Indah berharap pemerintah membuka akses PPPK penuh waktu bagi guru honorer agar memiliki kepastian kerja dan kesejahteraan yang lebih baik.

Dalam rapat yang sama, Ketua PGRI Kabupaten Bekasi Hamdani menyoroti ketidakadilan status honorer yang hanya melekat pada profesi guru. la menilai tidak ada profesi lain yang diberi label serupa.

“Kenapa hanya guru yang ada istilah honorer? TNI tidak ada, Polri tidak ada, jaksa, hakim, bahkan DPR juga tidak,” ujar Hamdani.

Menurutnya, persoalan ini muncul karena pengelolaan guru yang tersebar di berbagai kementerian. la mendorong pembentukan Badan Guru Nasional agar manajemen dan regulasi guru tidak terpecah-pecah.

“Solusinya satu, Badan Guru Nasional, supaya tidak terkasta dan pengaturannya jelas,” tegasnya.

Hamdani juga menyinggung rumitnya pencairan tunjangan profesi guru (TPG) yang masih bergantung pada proses validasi berlapis. Ia membandingkan kondisi tersebut dengan aparat TNI dan Polri yang menerima tunjangan tanpa prosedur administrasi berbelit.

“Guru seolah dicek dulu masih hidup atau tidak baru bisa dapat tunjangan. Ini perlu keadilan,” katanya.

Sementara itu, Ketua Departemen Bantuan Hukum dan Perlindungan Profesi Guru PB PGRI, Maharani Siti Shopia, mengungkap meningkatnya kriminalisasi terhadap guru dalam beberapa tahun terakhir. Banyak guru dilaporkan ke polisi akibat tindakan pendisiplinan di sekolah.

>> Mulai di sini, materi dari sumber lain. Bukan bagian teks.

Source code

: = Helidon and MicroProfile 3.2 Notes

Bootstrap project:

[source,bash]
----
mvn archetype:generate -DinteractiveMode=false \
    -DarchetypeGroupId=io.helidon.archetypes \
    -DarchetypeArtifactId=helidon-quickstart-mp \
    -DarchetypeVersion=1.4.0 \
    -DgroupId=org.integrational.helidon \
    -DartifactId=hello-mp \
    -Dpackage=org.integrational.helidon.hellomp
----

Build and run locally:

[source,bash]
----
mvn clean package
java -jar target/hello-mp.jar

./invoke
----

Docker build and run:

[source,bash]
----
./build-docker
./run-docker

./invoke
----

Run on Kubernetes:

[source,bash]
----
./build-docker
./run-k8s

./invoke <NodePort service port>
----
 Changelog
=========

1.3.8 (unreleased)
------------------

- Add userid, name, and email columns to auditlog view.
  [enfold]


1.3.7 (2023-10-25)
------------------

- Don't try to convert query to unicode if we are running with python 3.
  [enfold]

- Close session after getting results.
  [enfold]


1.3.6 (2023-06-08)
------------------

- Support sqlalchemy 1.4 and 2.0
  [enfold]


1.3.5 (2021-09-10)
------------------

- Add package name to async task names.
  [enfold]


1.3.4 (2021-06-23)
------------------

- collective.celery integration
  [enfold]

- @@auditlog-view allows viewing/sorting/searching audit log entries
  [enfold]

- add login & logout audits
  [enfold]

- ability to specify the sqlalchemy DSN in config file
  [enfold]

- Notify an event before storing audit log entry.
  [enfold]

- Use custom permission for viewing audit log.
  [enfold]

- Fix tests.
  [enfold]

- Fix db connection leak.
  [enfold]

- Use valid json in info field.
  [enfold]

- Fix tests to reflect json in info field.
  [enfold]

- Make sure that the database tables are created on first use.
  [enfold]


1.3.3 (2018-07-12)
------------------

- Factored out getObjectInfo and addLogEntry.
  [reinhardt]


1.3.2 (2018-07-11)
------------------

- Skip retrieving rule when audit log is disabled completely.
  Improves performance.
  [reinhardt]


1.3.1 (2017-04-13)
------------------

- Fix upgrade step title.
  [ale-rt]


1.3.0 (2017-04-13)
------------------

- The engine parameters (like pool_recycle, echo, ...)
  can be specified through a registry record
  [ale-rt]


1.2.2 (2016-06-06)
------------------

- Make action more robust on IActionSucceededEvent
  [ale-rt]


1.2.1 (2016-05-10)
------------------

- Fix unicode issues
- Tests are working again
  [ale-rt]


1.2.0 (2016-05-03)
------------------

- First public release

“Kondisi ini menciptakan rasa takut kolektif dan menurunkan wibawa guru di kelas,” ujar Maharani.

la menilai minimnya perlindungan hukum berdampak langsung pada kualitas pendidikan nasional. Guru menjadi ragu bersikap tegas, sementara pendidikan karakter kian melemah.

PGRI pun mendorong segera dibahasnya Rancangan Undang-Undang Perlindungan Guru. Regulasi tersebut dinilai penting untuk mencegah kriminalisasi, menjamin keamanan dan kesejahteraan guru, serta memastikan guru dapat menjalankan tugasnya tanpa rasa takut.

“Ini bukan untuk mengistimewakan guru, tetapi agar hukum bekerja adil dan berkeadaban bagi profesi yang memikul tanggung jawab peradaban bangsa,” pungkas Maharani.